** Selected excerpt follows **

Just like garden insects, these gardens are numerous and possibly also environmentally benign. But should sufficient reluctant gardeners be tempted to create a lush garden stocked with inappropriate plants, to use lots of chemicals, fossil-fuelled machinery and mains water to prop them up we will have seized defeat from the jaws of success. Brisbane will be repeating its big sister’s errors while watching her pay for them.

These haphazard gardens need to be included in sustainable city planning and their reluctant stewards coached and encouraged over to the fundamentals of responsible gardening: basic stewardship. Like training people to put rubbish in bins, not on streets, it’s all about building buffers while we have the luxuries of disposable incomes, time and options.

Professional gardeners have to engage reluctant gardener on their terms and mentor those who service their needs: the cut–price landscapers, tree loppers and yard clearers.

Again we can learn from big sister’s mistake. Sydney Water promoted trickle irrigation as an efficient way to water whilst using less. The uptake was excellent, but because they didn’t educate people how to use them properly water use actually increased.

FOOD AND THE CITY.
Are productive cultural landscapes, like this Beerburrum pineapple farm, valued enough to be conserved?

Food and the city

Don’t get me wrong, I love Sydney, but I’m not blind to her problems. One solution that we can import has come from the extremely productive Hawkesbury area. Most productive smallholders have been driven off the land by a combination of greedy developers and even greedier local councils. But even as I write, most of Sydney’s side salads are still grown in the Hawkesbury.

The continual rezoning and revaluing of land was swamping Sydney’s smallholders with subdivisions. Realising that their economic survival depended upon promoting their social and cultural value they formed an alliance with the department of agriculture. So began the Sydney Farm Gate Trail. This garden trail offers Sydneysiders fresh, seasonal produce, fine dining, a family day out with the option of overnight accommodation, all roughly within an hour of the city centre.

Brisbane’s Ormiston House, now hemmed in by suburbia, grew Queensland’s first commercial crop of sugarcane. An hour’s drive from there you’ll still find fields of pineapple at Beerburrum and cocoyam at Rochedale. The remnants of the smallholders’ contribution to subtropical living. Will Brisbane have a farm gate trail?

Transformations

History shows society in crisis is capable of dramatic transformation. In two world wars government and industry built the capacity of the professional, amateur and reluctant gardeners of Britain. They abandoned ornamental gardening to grow food, and starvation and malnutrition were avoided.

As Switzerland wraps glaciers in insulation to prevent drought, the state government released its consultative ‘draft South East Queensland Regional Plan’.* This sets out their vision for development to 2025, five years before oil-free living and gardening begins in earnest.

** End of Selected excerpt **

Reproduce the gardening passage above verbatim, everything from "Professional gardeners have" down to "and yard clearers.".

** Listed records follows **

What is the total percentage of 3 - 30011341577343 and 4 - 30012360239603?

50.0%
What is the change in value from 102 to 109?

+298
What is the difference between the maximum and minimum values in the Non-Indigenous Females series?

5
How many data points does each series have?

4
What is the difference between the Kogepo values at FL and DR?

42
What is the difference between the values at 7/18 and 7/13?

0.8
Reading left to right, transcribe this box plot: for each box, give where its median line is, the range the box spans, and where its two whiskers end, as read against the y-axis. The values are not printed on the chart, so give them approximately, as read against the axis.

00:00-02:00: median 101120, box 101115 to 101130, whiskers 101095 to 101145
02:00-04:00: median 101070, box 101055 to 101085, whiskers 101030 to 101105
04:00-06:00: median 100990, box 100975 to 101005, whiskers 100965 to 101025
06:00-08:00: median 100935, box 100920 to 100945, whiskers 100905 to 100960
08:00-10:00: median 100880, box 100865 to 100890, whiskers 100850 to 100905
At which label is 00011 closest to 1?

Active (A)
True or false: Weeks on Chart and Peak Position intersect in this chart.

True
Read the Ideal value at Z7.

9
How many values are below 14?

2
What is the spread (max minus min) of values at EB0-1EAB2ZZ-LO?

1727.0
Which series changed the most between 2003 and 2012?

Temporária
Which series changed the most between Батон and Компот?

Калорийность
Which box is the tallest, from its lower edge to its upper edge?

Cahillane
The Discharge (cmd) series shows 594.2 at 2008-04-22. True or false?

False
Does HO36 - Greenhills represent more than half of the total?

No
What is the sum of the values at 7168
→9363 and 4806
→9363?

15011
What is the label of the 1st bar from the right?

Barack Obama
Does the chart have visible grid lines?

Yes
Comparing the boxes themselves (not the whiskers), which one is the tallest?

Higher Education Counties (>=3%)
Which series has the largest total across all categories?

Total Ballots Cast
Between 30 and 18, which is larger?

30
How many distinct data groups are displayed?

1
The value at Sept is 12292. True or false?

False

** End of Listed records **

Exercise result
Professional gardeners have to engage reluctant gardener on their terms and mentor those who service their needs: the cut–price landscapers, tree loppers and yard clearers.